*Required action 1*
Rewrite the chart records below, changing "maximum" to "highest" everywhere and keeping every other word unchanged. Leave the pictures out.

*Text excerpt*
========================================================================

Red Deer’s city hall is bending over backwards and expending a lot of capital and effort to accommodate a developer.

Why? 3 times the citizens have been polled by questionaire, responses, and debates and the majority has always supported the Molly Banister Extension. Since 1970s the issue has come up, and the need to accommodate growth, transportation and emergency services, won out.

During that time nearly 500 families backing onto 32 St. 19 St. and 40 Ave have seen increased traffic with no end in sight. Bower Mall was built as a buffer from the Molly Bannister Extension with the understanding that the Extension would be built to allow traffic to access the mall. CBC reported that our air quality was the poorest in Alberta which had the poorest air quality in Canada. Thousands of people have to detour around Sunnybrook and Southbrook to access south side commercial enterprises. 19 St has been expanded to facilitate access to Gasoline Alley, at the detriment to downtown businesses.

The hearing on whether to build 50 houses along the river or build the the extension will be held on Oct. 27 at 1 pm.

The trail is in the field on the west side of the trees near Barrett Drive. It comes out of the trees just about where the bridge would exit, and create a crosswalk for the trail. Solar powered crosswalk lights could be installed, but that would mean a six second delay for hikers, bikers and skaters, but that would save a reported 6 minutes of driving for thousands of people.

Along the east side of the creek, that is filled with dead fall, and blow down, is polluted and choked with weeds after flowing through 2 landfills and a cow pasture there is a fence, 6 foot barb wire topped game-proof fence that kept the cows in. The extension would run along a fence-less woodland but 50 houses would simply have new fencing.

========================================================================

*Listed entries*
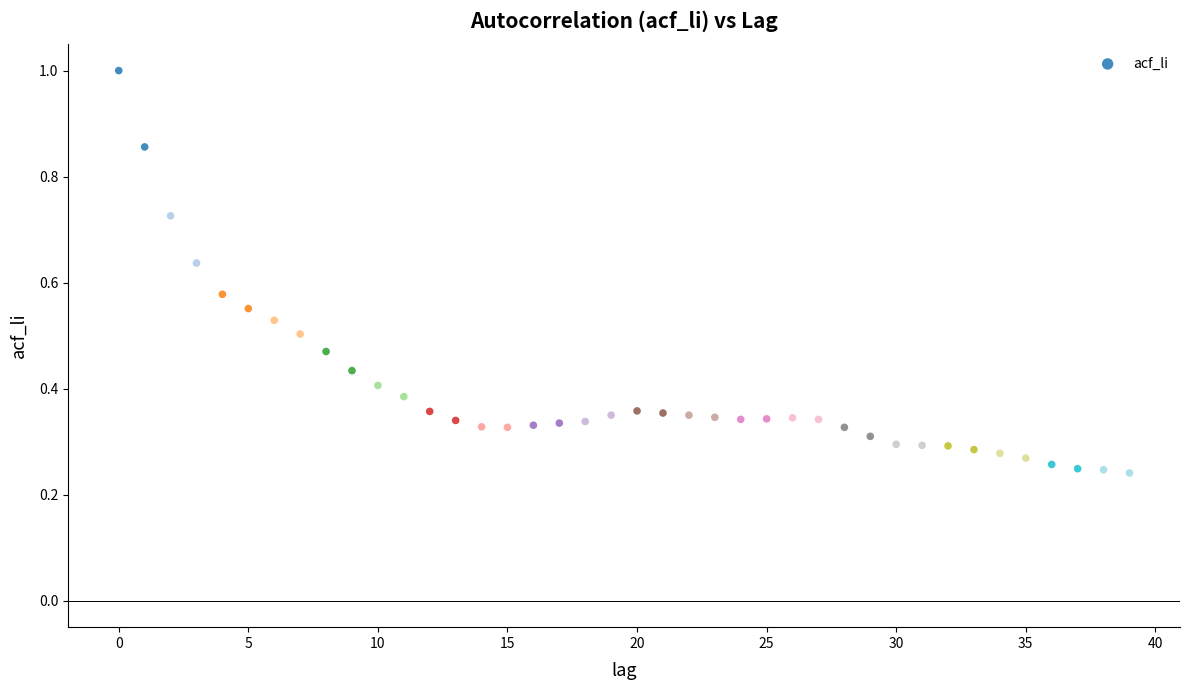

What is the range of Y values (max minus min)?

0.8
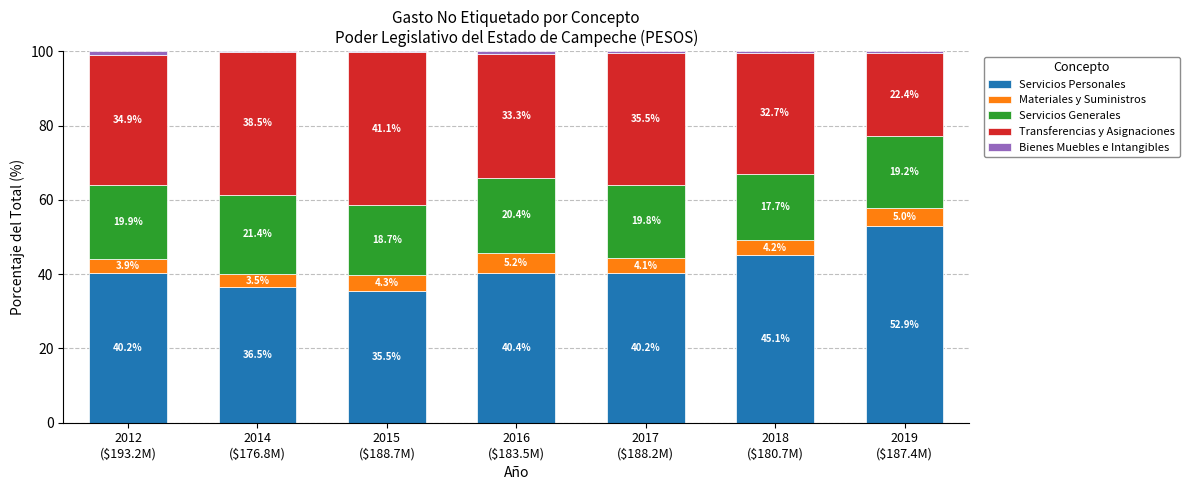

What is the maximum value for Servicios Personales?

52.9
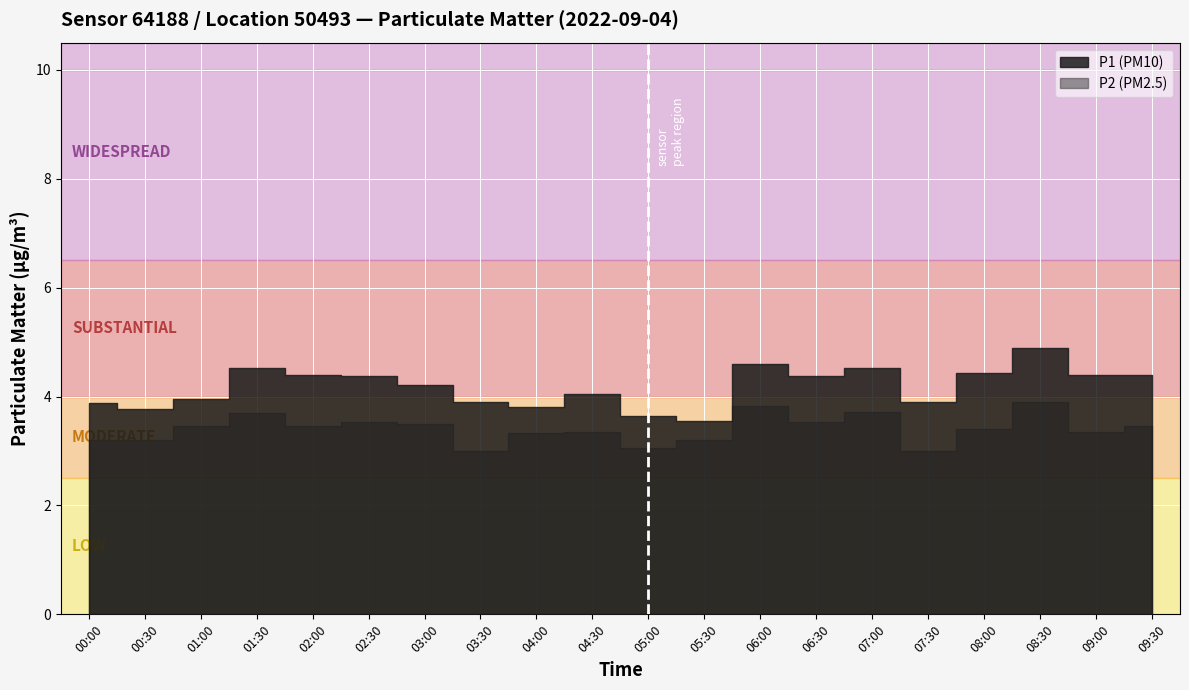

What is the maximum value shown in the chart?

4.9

========================================================================

*Required action 2*
Copy the passage of the text about the Molly Banister Extension starting with "The hearing on" and going on through "thousands of people.", word for word.

*Final answer 1*
What is the range of Y values (max minus min)?

0.8

What is the highest value for Servicios Personales?

52.9

What is the highest value shown in the chart?

4.9

*Final answer 2*
The hearing on whether to build 50 houses along the river or build the the extension will be held on Oct. 27 at 1 pm.

The trail is in the field on the west side of the trees near Barrett Drive. It comes out of the trees just about where the bridge would exit, and create a crosswalk for the trail. Solar powered crosswalk lights could be installed, but that would mean a six second delay for hikers, bikers and skaters, but that would save a reported 6 minutes of driving for thousands of people.